### [Task to complete]
Report every line of the entries that contains the word "Poprawność".
--- Exercise inputs Enclosed Below ---
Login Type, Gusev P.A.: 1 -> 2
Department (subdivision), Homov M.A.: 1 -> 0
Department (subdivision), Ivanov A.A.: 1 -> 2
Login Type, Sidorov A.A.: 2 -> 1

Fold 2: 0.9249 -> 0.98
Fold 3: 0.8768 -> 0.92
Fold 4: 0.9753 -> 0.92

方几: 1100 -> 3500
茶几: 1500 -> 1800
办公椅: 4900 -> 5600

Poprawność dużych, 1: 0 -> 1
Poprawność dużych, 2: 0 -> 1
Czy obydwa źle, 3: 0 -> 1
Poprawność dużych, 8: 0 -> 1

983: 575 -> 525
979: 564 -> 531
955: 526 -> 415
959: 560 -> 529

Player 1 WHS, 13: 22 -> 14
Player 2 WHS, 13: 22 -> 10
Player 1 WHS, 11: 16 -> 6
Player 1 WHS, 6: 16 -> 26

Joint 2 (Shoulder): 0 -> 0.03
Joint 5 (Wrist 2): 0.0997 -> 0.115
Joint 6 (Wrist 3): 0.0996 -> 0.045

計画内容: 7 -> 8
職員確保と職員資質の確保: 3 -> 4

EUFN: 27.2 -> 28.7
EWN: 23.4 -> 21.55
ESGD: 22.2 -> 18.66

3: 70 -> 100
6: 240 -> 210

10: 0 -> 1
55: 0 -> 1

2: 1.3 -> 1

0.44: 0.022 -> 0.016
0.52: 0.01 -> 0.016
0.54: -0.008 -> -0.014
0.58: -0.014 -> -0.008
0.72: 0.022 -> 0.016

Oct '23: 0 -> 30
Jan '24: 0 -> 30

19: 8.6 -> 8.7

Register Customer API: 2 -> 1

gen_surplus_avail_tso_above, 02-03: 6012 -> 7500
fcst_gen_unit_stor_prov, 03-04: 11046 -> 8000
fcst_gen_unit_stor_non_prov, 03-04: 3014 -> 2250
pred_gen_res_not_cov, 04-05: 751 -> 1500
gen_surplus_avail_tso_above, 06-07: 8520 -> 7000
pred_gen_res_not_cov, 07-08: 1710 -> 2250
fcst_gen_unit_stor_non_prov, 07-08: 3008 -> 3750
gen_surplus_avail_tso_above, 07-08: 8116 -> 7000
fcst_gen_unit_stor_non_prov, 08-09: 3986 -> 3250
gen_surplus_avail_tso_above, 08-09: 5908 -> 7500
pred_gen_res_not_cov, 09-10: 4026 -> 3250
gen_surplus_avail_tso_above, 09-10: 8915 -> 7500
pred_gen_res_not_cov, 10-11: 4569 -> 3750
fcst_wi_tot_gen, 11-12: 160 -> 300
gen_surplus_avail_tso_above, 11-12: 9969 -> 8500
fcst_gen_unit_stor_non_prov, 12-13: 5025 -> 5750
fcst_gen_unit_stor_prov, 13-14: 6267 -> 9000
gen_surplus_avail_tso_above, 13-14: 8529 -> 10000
--- End of Enclosed Exercise inputs ---
### [Result for this exercise]
Poprawność dużych, 1: 0 -> 1
Poprawność dużych, 2: 0 -> 1
Poprawność dużych, 8: 0 -> 1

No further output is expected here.